Predict the product of C₆H₅CH₃ with KMnO₄ (hot, alkaline) then H⁺. [2 Marks]
C₆H₅CH₃ + 4[O] → C₆H₅COOH + H₂O (1 mark)
Benzoic acid after acidification (1 mark)
Write equations for:
(a) Benzene + Cl₂ (AlCl₃) [1 Mark]
(b) Methylbenzene + HNO₃/H₂SO₄ [1 Mark]
(a) C₆H₆ + Cl₂ → C₆H₅Cl + HCl (AlCl₃) (1 mark)
(b) C₆H₅CH₃ + HNO₃ → C₆H₄(CH₃)NO₂ + H₂O (H₂SO₄, 25-60°C) (1 mark)
In a lab, benzene reacts with CH₃COCl (AlCl₃, heat). Write the equation. [2 Marks]
C₆H₆ + CH₃COCl → C₆H₅COCH₃ + HCl (AlCl₃, heat) (1 mark)
Acetophenone formed (1 mark)
Show the mechanism for nitration of benzene with HNO₃/H₂SO₄. [3 Marks]
HNO₃ + H₂SO₄ → NO₂⁺ + HSO₄⁻ + H₂O (1 mark)
NO₂⁺ attacks ring, carbocation intermediate (1 mark)
H⁺ lost, nitrobenzene forms (1 mark)
Why does C₆H₅CH₃ halogenate the side-chain with Cl₂ (UV) but the ring with AlCl₃? [2 Marks]
UV: free radical substitution on CH₃ (C₆H₅CH₂Cl) (1 mark)
AlCl₃: electrophilic substitution on ring (C₆H₄(CH₃)Cl) (1 mark)
Predict the substitution position on C₆H₅OH with Br₂ (AlBr₃) and explain. [2 Marks]
C₆H₅OH → C₆H₄(OH)Br, ortho/para (2 or 4) (1 mark)
-OH electron-donating, activates ring (1 mark)
In a factory, benzene is hydrogenated to cyclohexane. Write the equation and conditions. [2 Marks]
C₆H₆ + 3H₂ → C₆H₁₂ (1 mark)
H₂, Pt/Ni, heat (1 mark)
Describe the role of AlCl₃ in Friedel-Crafts alkylation of benzene with CH₃Cl. [2 Marks]

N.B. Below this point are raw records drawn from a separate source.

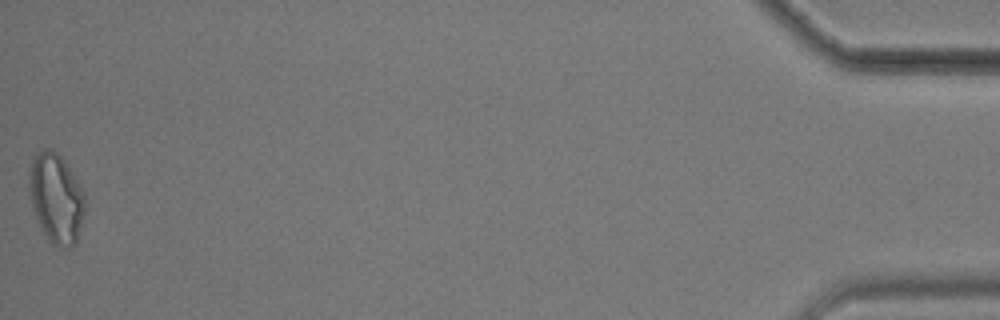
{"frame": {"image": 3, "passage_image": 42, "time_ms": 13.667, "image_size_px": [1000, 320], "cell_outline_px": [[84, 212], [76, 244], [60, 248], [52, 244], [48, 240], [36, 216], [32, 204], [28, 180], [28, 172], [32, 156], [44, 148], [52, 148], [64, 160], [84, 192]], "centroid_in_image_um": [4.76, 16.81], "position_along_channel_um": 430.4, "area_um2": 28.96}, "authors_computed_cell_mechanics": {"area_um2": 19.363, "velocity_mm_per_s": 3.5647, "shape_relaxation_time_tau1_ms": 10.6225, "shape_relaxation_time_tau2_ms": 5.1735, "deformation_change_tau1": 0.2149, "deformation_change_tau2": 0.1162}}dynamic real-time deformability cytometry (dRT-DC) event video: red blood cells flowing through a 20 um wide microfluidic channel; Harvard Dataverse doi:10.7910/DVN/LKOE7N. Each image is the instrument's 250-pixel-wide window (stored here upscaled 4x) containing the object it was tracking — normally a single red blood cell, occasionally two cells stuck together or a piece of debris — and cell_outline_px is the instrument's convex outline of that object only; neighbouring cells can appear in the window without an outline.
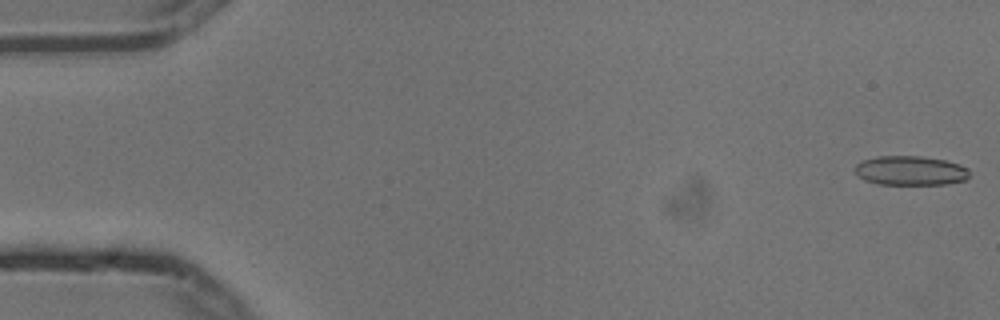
{"species": "common noctule bat (a hibernating species)", "species_latin": "Nyctalus noctula", "temperature_condition": "cold", "stored_images_in_passage": 8, "camera_frame_rate_fps": 3000, "um_per_image_px": 0.085, "animal": {"sex": "male", "body_mass_g": 13.3}, "frame": {"image": 1, "passage_image": 1, "time_ms": 0.0, "image_size_px": [1000, 320], "cell_outline_px": [[968, 176], [964, 180], [948, 184], [876, 184], [864, 180], [856, 172], [856, 164], [860, 160], [876, 156], [920, 156], [944, 160], [960, 164], [968, 168]], "centroid_in_image_um": [77.37, 14.5], "position_along_channel_um": 7.6, "area_um2": 19.59}}
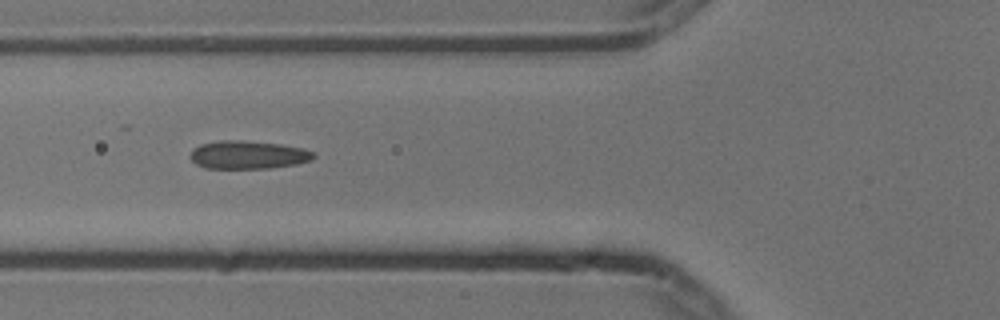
{"frame": {"image": 2, "passage_image": 6, "time_ms": 1.667, "image_size_px": [1000, 320], "cell_outline_px": [[316, 156], [312, 160], [296, 164], [268, 168], [204, 168], [196, 164], [188, 156], [192, 148], [200, 144], [220, 140], [240, 140], [280, 144], [304, 148], [312, 152]], "centroid_in_image_um": [21.05, 13.16], "position_along_channel_um": 104.8, "area_um2": 20.35}}
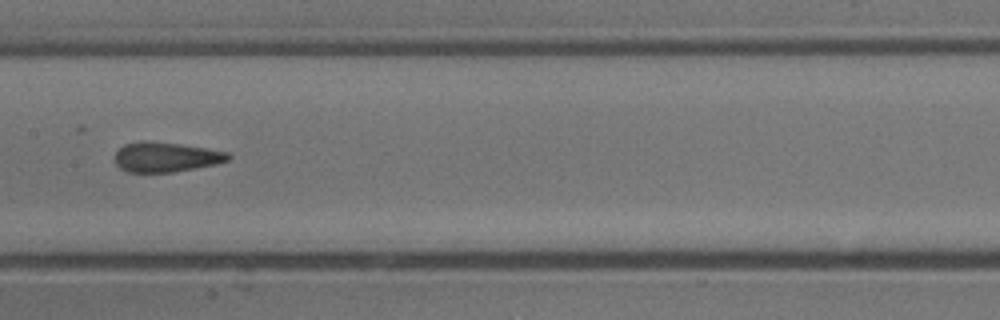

AlCl₃ + CH₃Cl → CH₃⁺ + AlCl₄⁻, generates electrophile (1 mark)
Catalyses substitution on benzene (1 mark)
Predict the product of C₆H₅NO₂ with Cl₂ (AlCl₃) and explain the directing effect. [2 Marks]
C₆H₅NO₂ → C₆H₄(NO₂)Cl, meta (3-position) (1 mark)
-NO₂ electron-withdrawing, directs meta (1 mark)
Explain why benzene prefers electrophilic substitution over addition with Br₂. [2 Marks]
Delocalised π system stabilises ring (1 mark)
Substitution retains aromaticity, addition doesn’t (1 mark)
Compare the reactivity of benzene vs. methylbenzene in nitration and explain the mechanism. [3 Marks]
Methylbenzene more reactive, -CH₃ donates electrons (1 mark)
Stabilises carbocation intermediate (1 mark)
Same NO₂⁺ mechanism, faster rate (1 mark)